Spotted in Berlin: It's a Trabi-Safari, tour the old east side in a Trabant

A Trabi-Safari in Berlin - click above for high-res image gallery

For all the high tech engineering wizardry that symbolizes the modern German car industry, the Trabant 601 was the absolute antithesis of it all. The slow, smoky Trabi was a perfect icon for the failure of the ironically named German Democratic Republic. Once the Berlin Wall fell (twenty years ago next month), many of these little machines trundled across from East to West, as people suppressed for 40 years tried to escape.

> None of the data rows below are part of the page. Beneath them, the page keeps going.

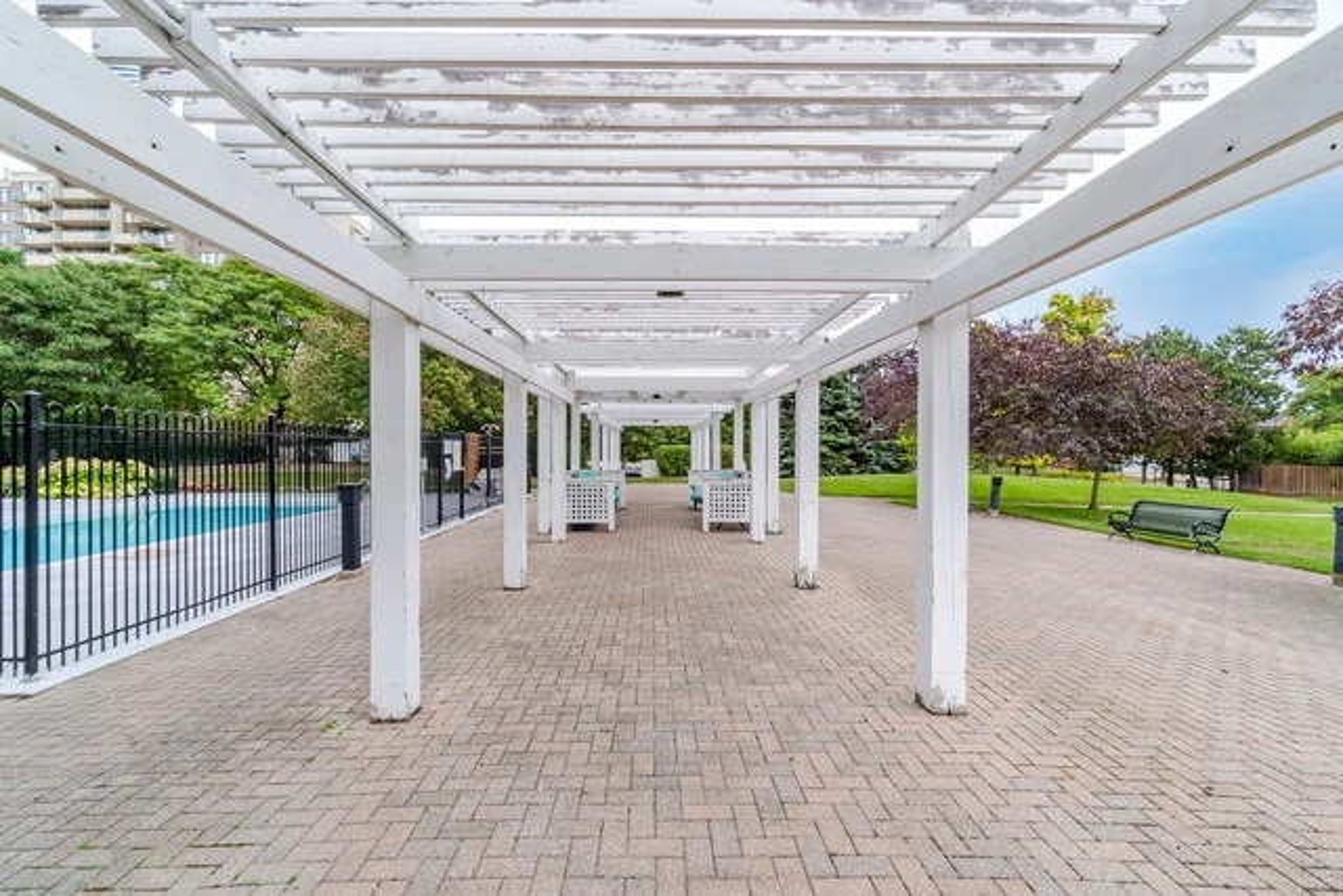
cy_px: 448
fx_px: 560
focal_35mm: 15
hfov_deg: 100.4
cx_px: 672
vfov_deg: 77.4
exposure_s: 1/50
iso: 125
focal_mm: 10
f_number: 16
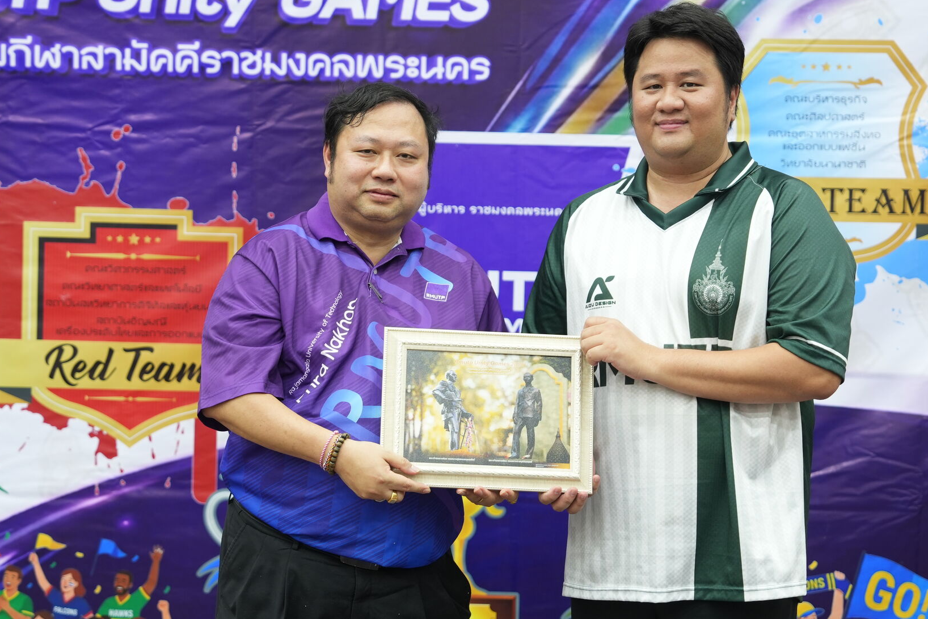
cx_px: 484
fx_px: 2758
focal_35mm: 107
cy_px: 351
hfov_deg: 19.1
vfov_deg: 12.8
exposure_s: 1/50
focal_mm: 70
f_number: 2.8
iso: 400
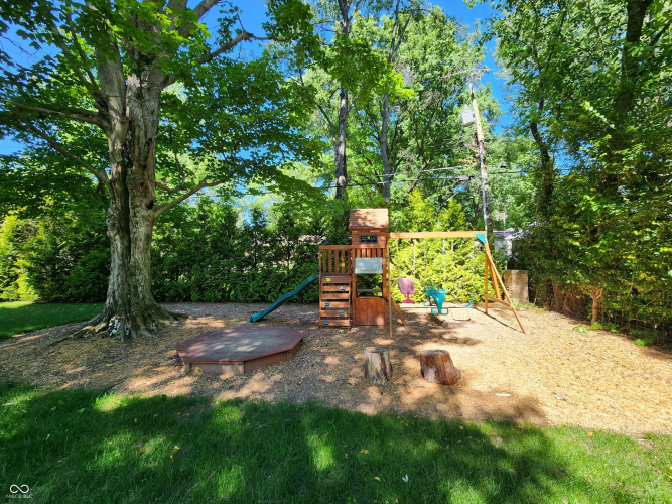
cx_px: 336
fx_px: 252
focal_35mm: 13
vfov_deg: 89.9
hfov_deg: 106.2
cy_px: 252
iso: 50
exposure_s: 1/265
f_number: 2.2
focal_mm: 2.2
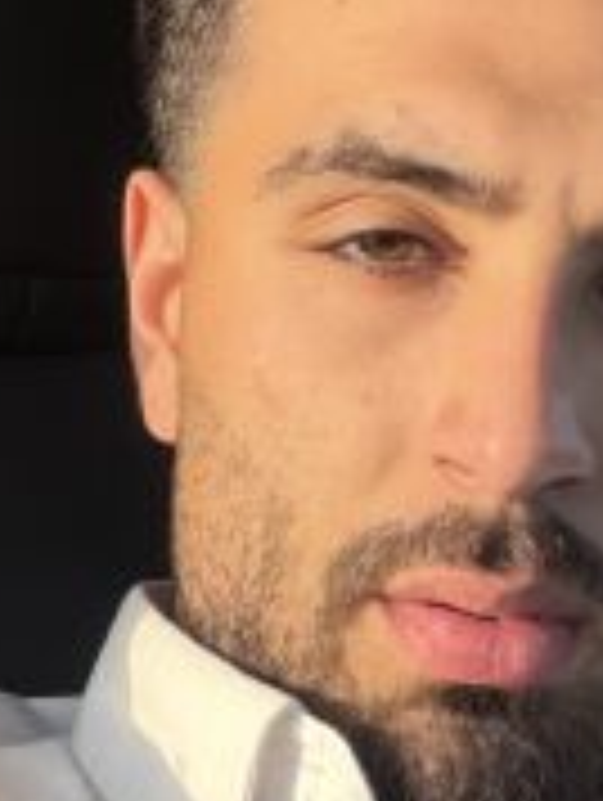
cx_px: 436
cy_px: 405
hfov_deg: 14.6
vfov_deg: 19.4
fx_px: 2340
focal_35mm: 101
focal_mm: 2.71
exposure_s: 1/200
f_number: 1.9
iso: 25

Today, the number of surviving Trabis has dwindled, but as we made our way from Wolfsburg to Berlin via Dresden this week, we actually spotted several of them on the road. It wasn't until we approached the Potsdamer Platz in Berlin, however, that we hit the gold mine. There, turning the corner, were a whole string of Trabants. A bit of investigation after the fact revealed this was a Trabi-Safari. Trabi-Safari is a company that offers sightseeing tours of Berlin's old East side or Dresden in a fleet of Trabants -- some of which are even convertibles. The one-hour tours cost about €30 to €40 (about $50 USD) and let you see some of the landmarks of that dark time. What better way to get a ride in a Trabi?